Elon Musk’s Twitter transaction is now ‘temporarily on hold,‘ according to a tweet from the entrepreneur today.
Musk claims he wants to examine the proof supporting Twitter’s claim that spam and false accounts account for less than 5% of its users.
While Musk replied, “Still committed to the acquisition,” others speculate that this is not the case…
Last month, Elon Musk, the CEO of Tesla and SpaceX, proposed to acquire Twitter altogether for $44 billion, a considerable premium over the company’s current worth. This came after he quietly purchased about 10% of the firm.
Later, Twitter said that it would accept Musk’s $54.20 per share offer and invite him to join the company’s board of directors.
The majority of responses to the announcement were lukewarm, with many concerned that the entrepreneur’s vision of unrestricted free speech would lead to the loudest and most aggressive voices prevailing.
There are also concerns that misinformation may spread much further.

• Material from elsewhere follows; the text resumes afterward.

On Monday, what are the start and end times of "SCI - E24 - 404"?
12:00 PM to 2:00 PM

Elon Musk Twitter deal on hold
Musk tweeted the update today.
Twitter deal temporarily on hold pending details supporting calculation that spam/fake accounts do indeed represent less than 5% of usershttps://t.co/Y2t0QMuuyn
— Elon Musk (@elonmusk) May 13, 2022
Theory 1: Musk can no longer afford the purchase
Hindenburg Research, a firm that has a short position on Twitter’s stock, published a report on Monday stating that there is “a significant risk that the deal gets repriced lower.” While Hindenburg voiced support for “Musk’s efforts to take the company private” and said it believes Musk “could get it done,” it also wrote that he has no reason to follow through with his initial offer. The report went on to question how Musk would finance the buyout, writing that “placing both Twitter (and ultimately Tesla’s) future on a foundation of further equity-backed margin loans, or potentially more sales of Tesla equity amidst a volatile market, adds risk to both enterprises.”

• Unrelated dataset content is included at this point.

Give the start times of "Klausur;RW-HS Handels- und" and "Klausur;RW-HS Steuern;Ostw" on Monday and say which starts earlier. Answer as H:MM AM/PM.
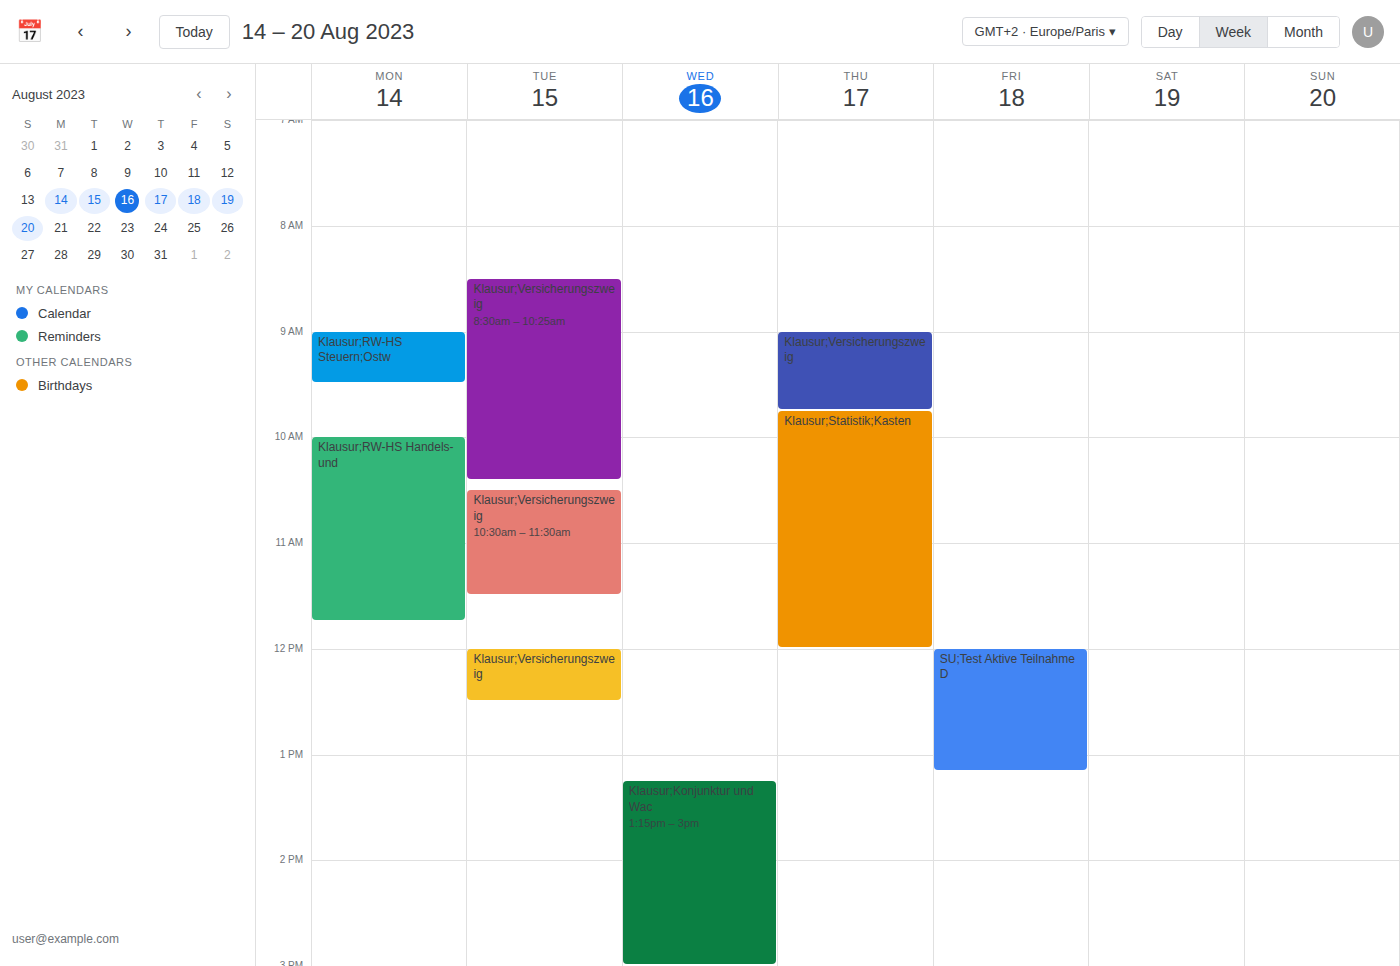
"Klausur;RW-HS Steuern;Ostw" 9:00 AM; "Klausur;RW-HS Handels- und" 10:00 AM.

Theory 2: Musk wants to renegotiate
Some are suggesting that this is simply paving the way to reduce his offer – possibly prompted by his co-investors, suggests Reuters.
While Musk has said he does not care about the economics of buying Twitter, some investors think the 27% drop in Tesla shares since he revealed his stake is driven partly by concerns he may have to sell more shares. Therefore Tesla’s stock would be under less pressure if Musk can negotiate a lower acquisition price. Some co-investors may egg him on if they become concerned about overpaying.